As we have already written, biotech company Moderna Inc (NASDAQ: MRNA) has come one step closer to finding a COVID-19 vaccine. As Moderna has said, the Food and Drug Administration (FDA) approved its mRNA-1273 vaccine for phase 2 human trial. According to the company, this step will be “crucial” for vaccine development. The company is also planning to begin phase 3 trial as early as this summer.

Meanwhile, Moderna (MRNA) stock was up around 9.51%, at $58.25 which a new all-time high. The market cap is $19.17B.

Be that as it may, the company’s CEO Stephane Bancel says that if Moderna’s coronavirus vaccine proves effective (and efficient for that matter), the company expects to work “very closely” with the U.S. government in order to decide who will get the first doses.

There Won’t Be Enough mRNA Vaccine for Everyone

The company said on Thursday that the Food and Drug Administration (FDA) cleared its potential vaccine for a phase 2 trial, something the company calls a “crucial step.” Moderna is upraising its production capacity along the approval so it can immediately allot doses in case their vaccine proves effective against the virus and safe for human kind.

If that happens, the company still won’t directly have enough for everyone, Bancel claims.

He said:

“We will all be supply constrained for quite some time, meaning we won’t be able to make as many product as will be required to vaccinate everyone on the planet.”

Last week, Moderna announced a 10-year partnership with Swiss drugmaker Lonza to speed up manufacturing of the experimental vaccine. Bancel then told media that the company hopes to begin production of the potential vaccine “as early as July.”

He also noted that with this partnership, the company hopes to focus on enabling itself to produce approximately 1 billion doses per year. Planet Earth has over 7.6 billion people.

Collaboration with U.S. Government in Triage

Bancel commented today that the company will also cooperate with the U.S. government to find out who get the first dosage of the cure.

He explains:

“In the case of the U.S., we anticipate to work very closely with the government and with key medical officials to decide who gets the vaccine in the first batch. And then when you have the next batch to ship to the government, how do we allocate it between health care workers, people who are high risk and different geographies where you have more cases.”

BARDA, a part of the Department of Health and Human Services, last month got Moderna an award of $483 million in funding to speed up the growth of the Covid-19 vaccine candidate.

The potential vaccine, which was developed by researchers at Moderna and the National Institutes of Health, became the first candidate to enter a phase 1 human trial in March.
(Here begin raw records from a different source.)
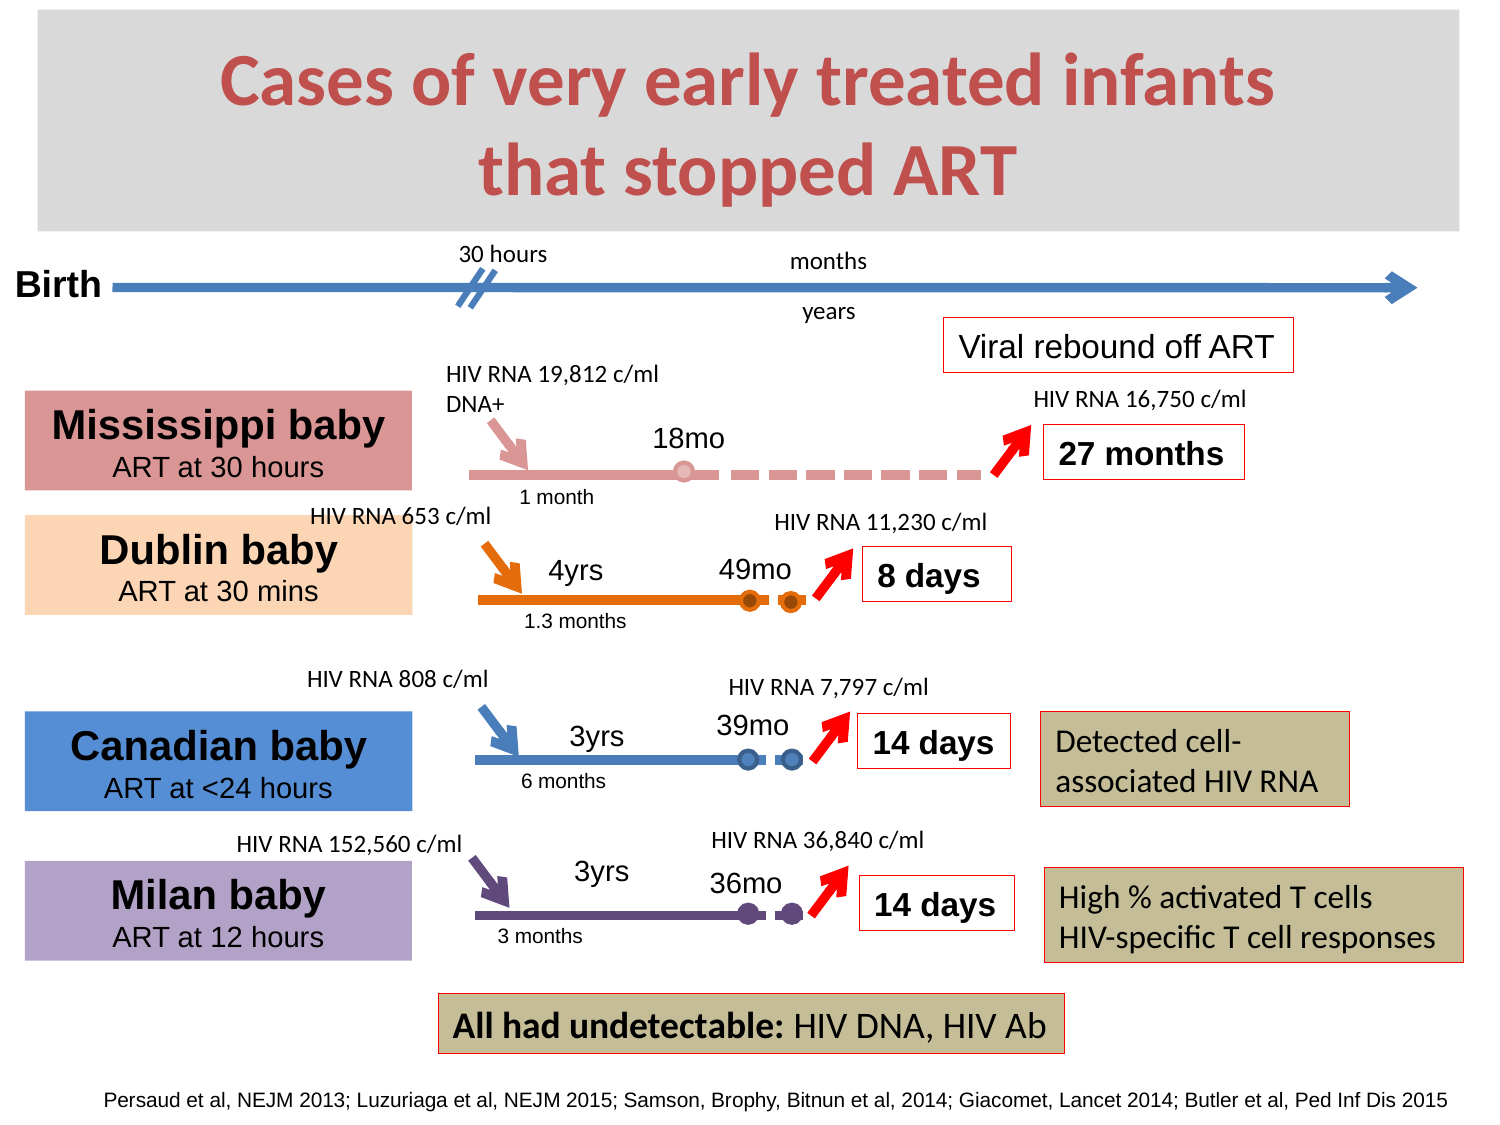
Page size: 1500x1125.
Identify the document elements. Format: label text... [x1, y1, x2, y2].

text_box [987, 431, 1038, 469]
text_box Dublin baby ART at 30 mins [24, 515, 413, 615]
text_box Milan baby ART at 12 hours [24, 860, 412, 961]
text_box HIV RNA 808 c/ml [292, 655, 518, 700]
text_box Detected cell-associated HIV RNA [1040, 711, 1350, 807]
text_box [0, 229, 1418, 334]
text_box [484, 426, 535, 465]
text_box 14 days [857, 713, 1011, 769]
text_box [465, 863, 516, 902]
text_box Canadian baby ART at <24 hours [24, 711, 413, 812]
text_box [804, 871, 856, 910]
text_box HIV RNA 36,840 c/ml [696, 815, 947, 861]
text_box 3 months [482, 924, 621, 956]
title Cases of very early treated infants that stopped ART [37, 9, 1460, 232]
text_box 36mo [694, 856, 803, 907]
text_box Persaud et al, NEJM 2013; Luzuriaga et al, NEJM 2015; Samson, Brophy, Bitnun et al, 2014; Giacomet, Lancet 2014; Butler et al, Ped Inf Dis 2015 [88, 1079, 1475, 1119]
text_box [806, 717, 857, 756]
text_box 3yrs [554, 709, 697, 759]
text_box 8 days [862, 546, 1012, 602]
text_box High % activated T cells HIV-specific T cell responses [1044, 867, 1464, 963]
text_box [780, 749, 801, 759]
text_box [809, 554, 860, 593]
text_box 1.3 months [509, 609, 647, 640]
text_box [478, 549, 529, 588]
text_box HIV RNA 16,750 c/ml [1018, 375, 1269, 420]
text_box 6 months [506, 769, 644, 800]
text_box [737, 749, 759, 758]
text_box [780, 907, 799, 914]
text_box All had undetectable: HIV DNA, HIV Ab [438, 993, 1065, 1054]
text_box [739, 593, 761, 598]
text_box 4yrs [533, 543, 676, 594]
text_box 27 months [1043, 424, 1245, 480]
text_box [782, 609, 800, 614]
text_box 14 days [859, 875, 1015, 931]
text_box HIV RNA 152,560 c/ml [221, 820, 497, 865]
text_box HIV RNA 7,797 c/ml [713, 663, 964, 709]
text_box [474, 712, 526, 751]
text_box Mississippi baby ART at 30 hours [24, 390, 412, 491]
text_box HIV RNA 19,812 c/ml DNA+ [431, 349, 682, 425]
text_box HIV RNA 11,230 c/ml [759, 497, 1010, 543]
text_box [737, 907, 760, 913]
text_box [780, 593, 802, 599]
text_box [672, 462, 696, 474]
text_box 1 month [504, 484, 618, 517]
text_box 3yrs [559, 845, 696, 895]
text_box HIV RNA 653 c/ml [295, 492, 521, 537]
text_box 49mo [704, 542, 812, 593]
text_box Viral rebound off ART [943, 342, 1294, 373]
text_box 39mo [701, 699, 813, 749]
text_box 18mo [637, 412, 757, 462]
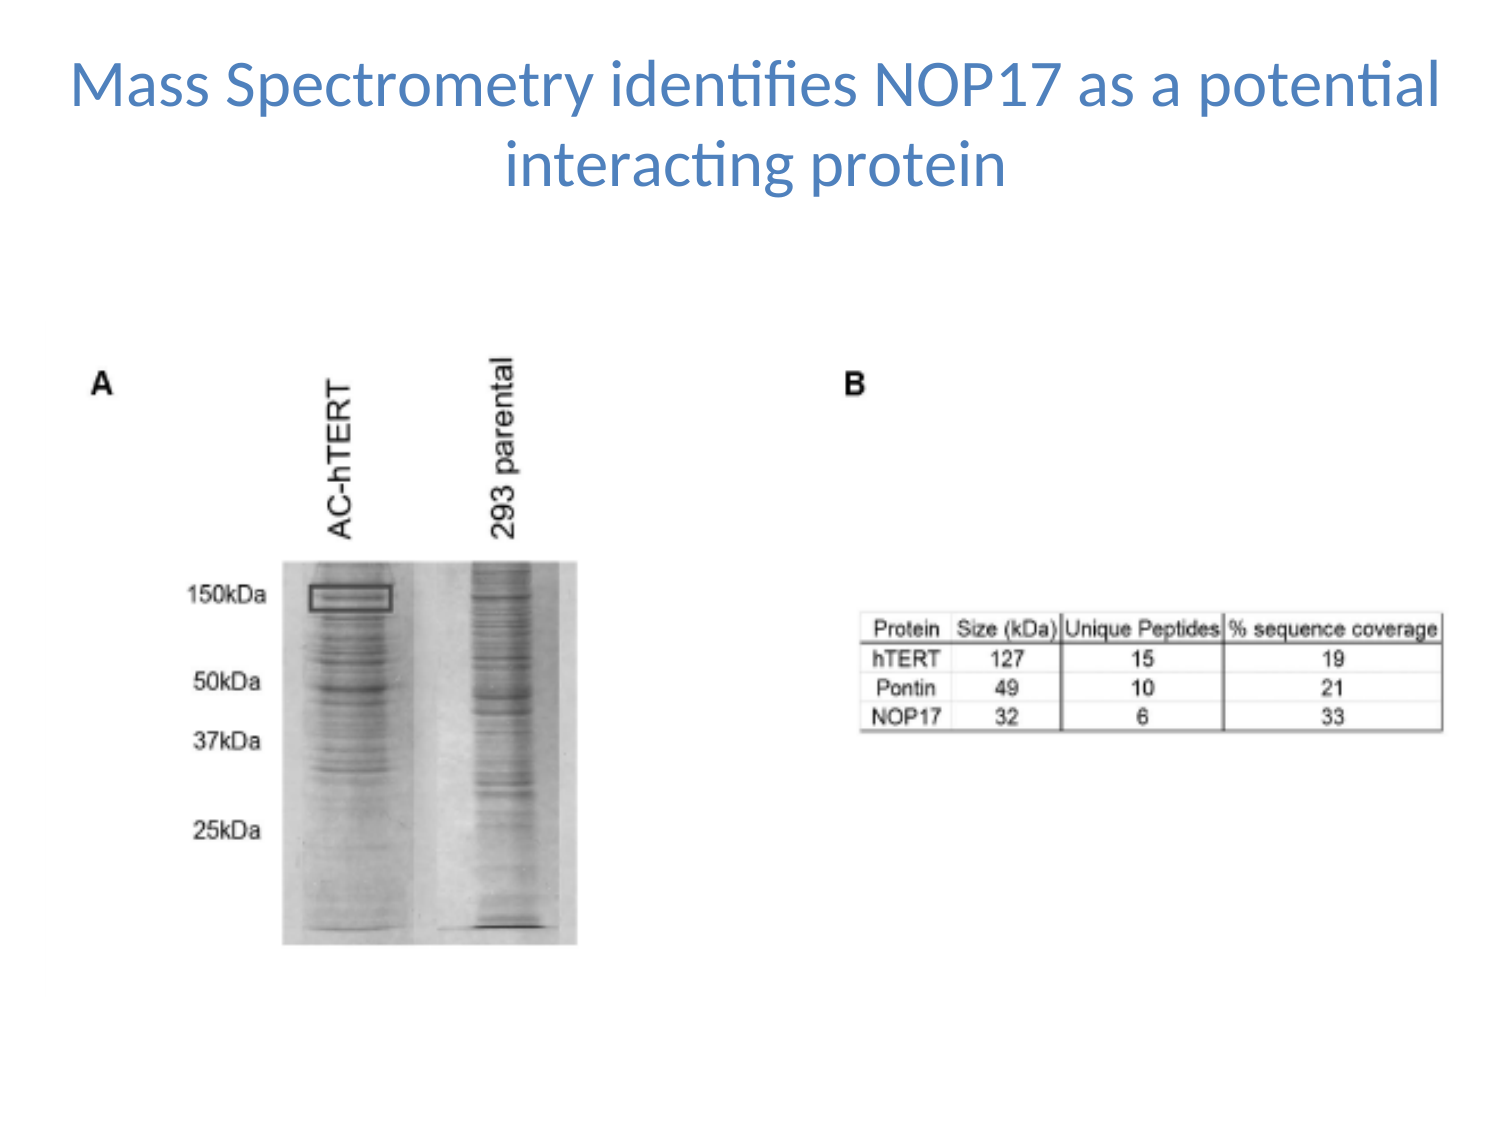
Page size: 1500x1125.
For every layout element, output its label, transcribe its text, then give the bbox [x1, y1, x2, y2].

picture [44, 320, 1469, 998]
text_box Mass Spectrometry identifies NOP17 as a potential interacting protein [37, 32, 1475, 220]
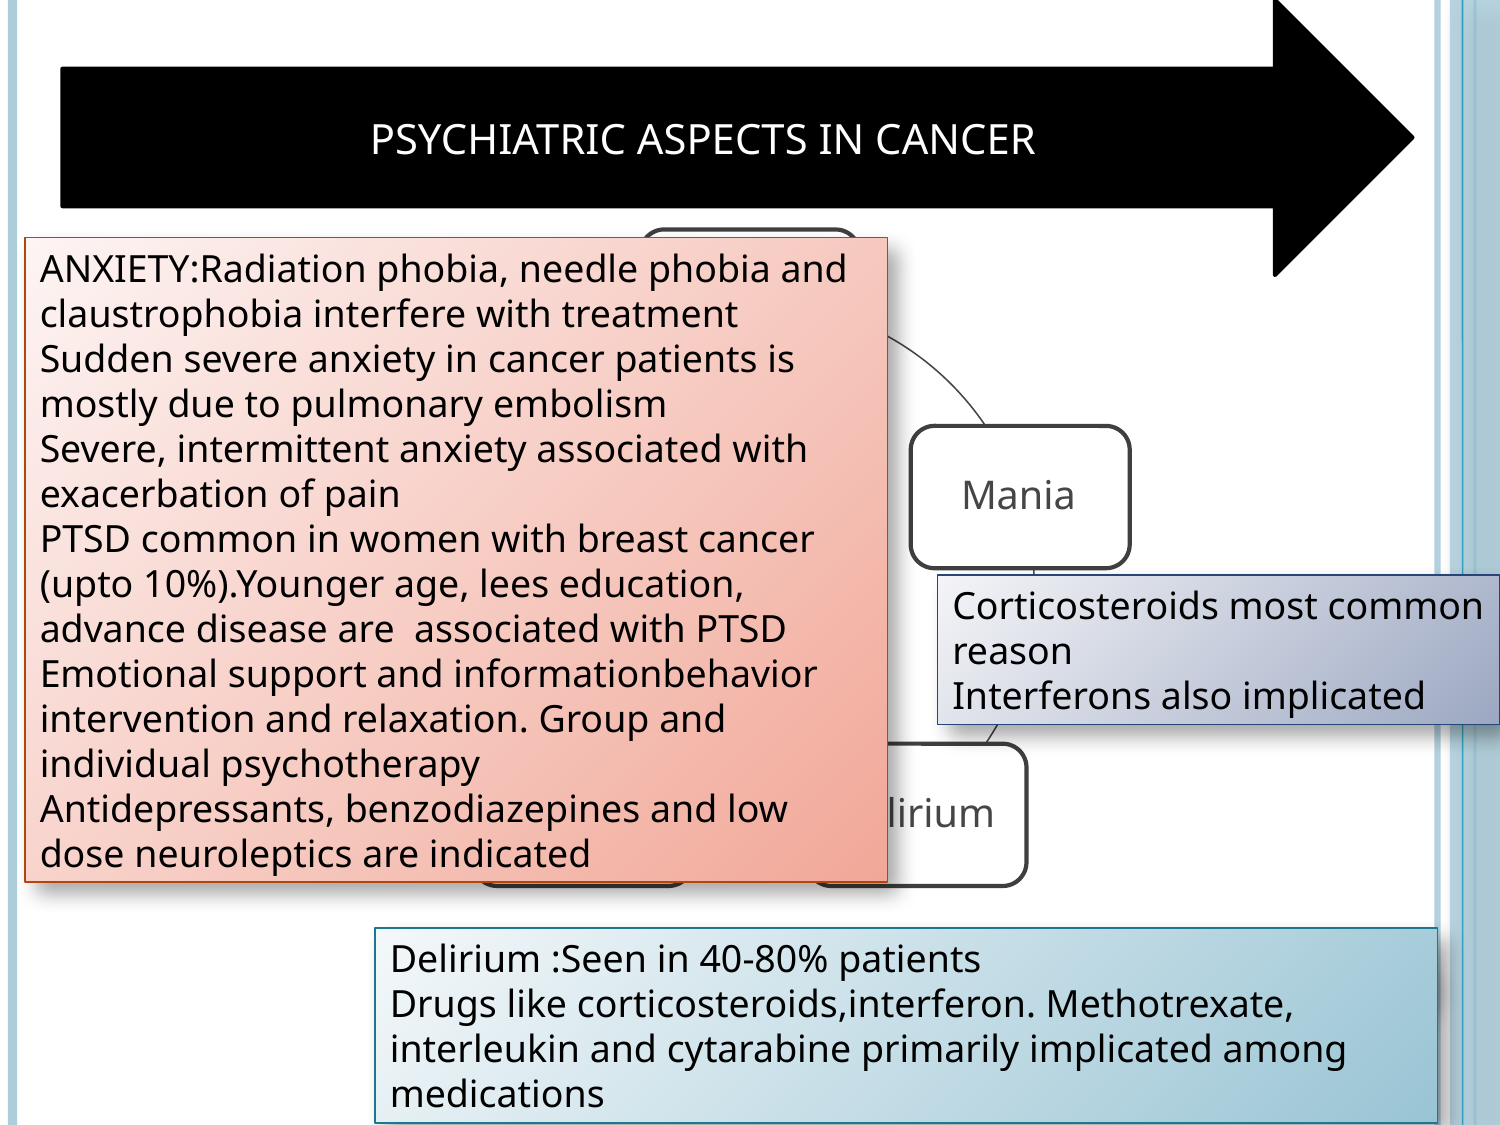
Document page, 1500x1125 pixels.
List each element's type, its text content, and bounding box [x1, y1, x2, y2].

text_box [249, 228, 1251, 897]
text_box PSYCHIATRIC ASPECTS IN CANCER [60, 0, 1415, 262]
text_box Delirium :Seen in 40-80% patients Drugs like corticosteroids,interferon. Methotrexate, interleukin and cytarabine primarily implicated among medications [374, 927, 1438, 1124]
text_box ANXIETY:Radiation phobia, needle phobia and claustrophobia interfere with treatment Sudden severe anxiety in cancer patients is mostly due to pulmonary embolism Severe, intermittent anxiety associated with exacerbation of pain PTSD common in women with breast cancer (upto 10%).Younger age, lees education, advance disease are associated with PTSD Emotional support and informationbehavior intervention and relaxation. Group and individual psychotherapy Antidepressants, benzodiazepines and low dose neuroleptics are indicated [24, 237, 249, 883]
text_box Corticosteroids most common reason Interferons also implicated [1293, 574, 1500, 725]
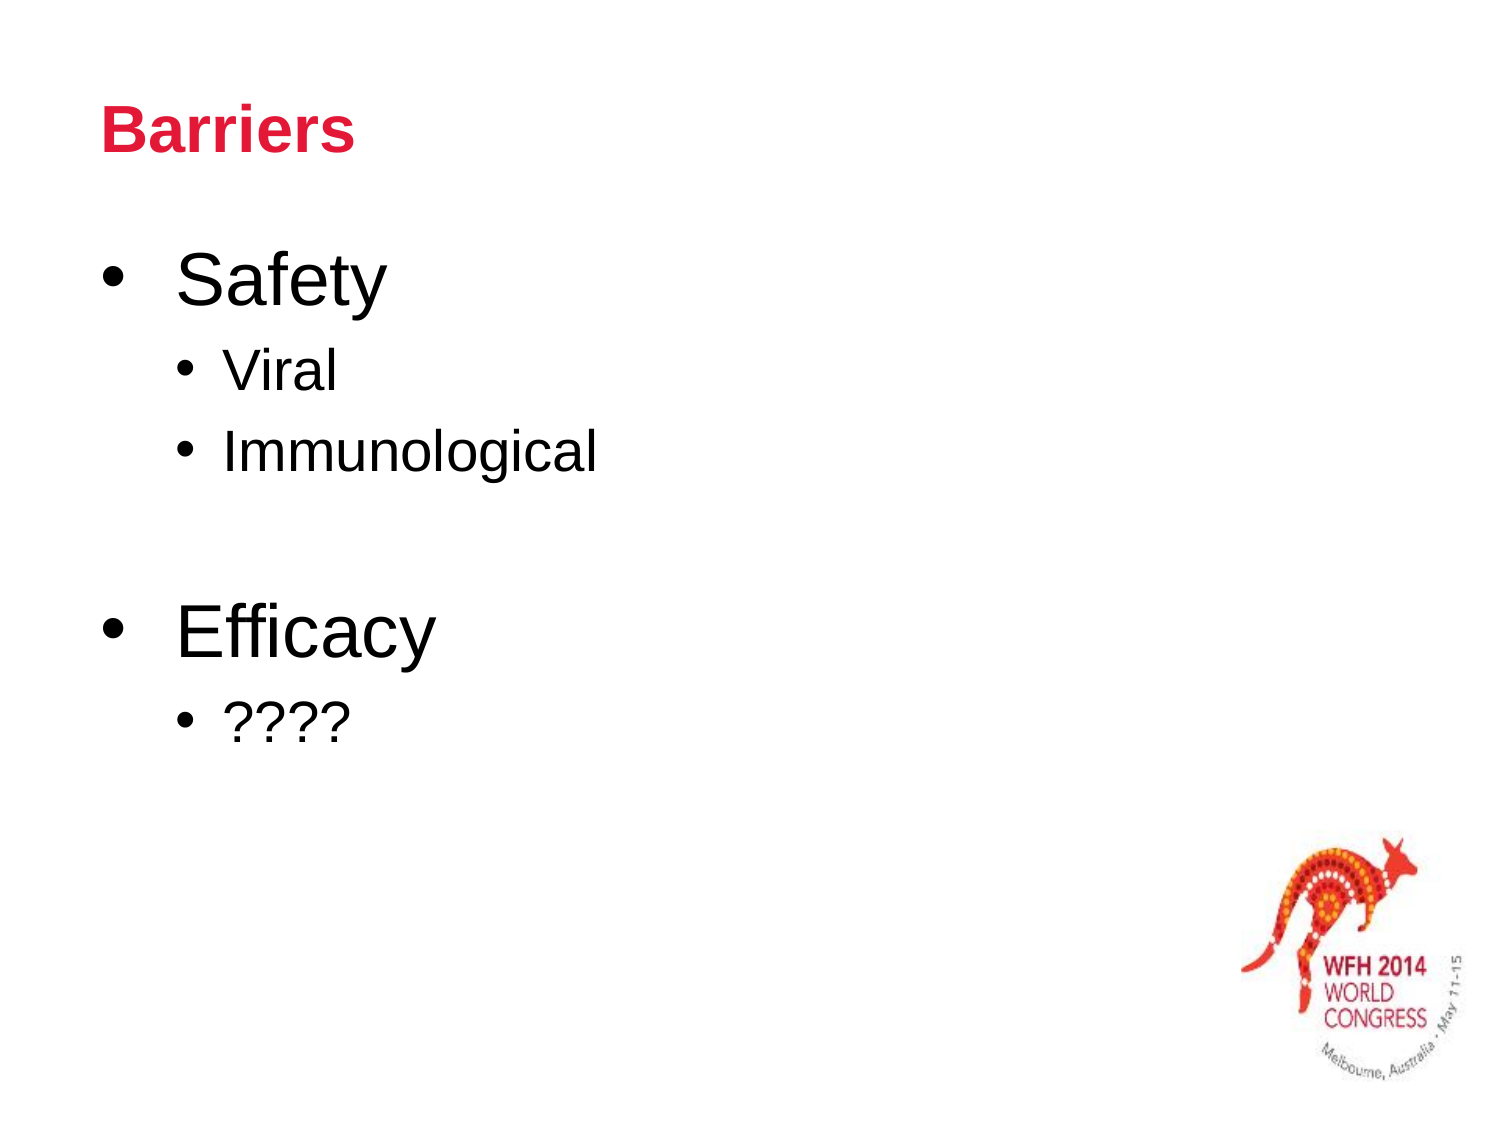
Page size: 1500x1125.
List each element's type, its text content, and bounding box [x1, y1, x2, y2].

The company still hasn’t reported the results of the phase 1 trial. However, it received federal approval to start a larger phase 2 trial soon. Bancel confirmed that the phase 3 trial will probably begin in the early summer.

More Than One Company Should Step In

The vaccine candidate uses synthetic messenger RNA to inject against the virus. Such treatments help the body protect itself against a virus and can eventually be developed and produced in a faster manner than it’s the case with the traditional vaccines.

The vaccine developing rally is fiercely competitive and investors are watching closely for any signs of progress on treatments and vaccines. Bancel said that more than one company will have to step into the game in order for coronavirus to be beaten. According to the latest information, virus has infected more than 3.95 million people around the world and killed at least 271,000, according to data from Johns Hopkins University.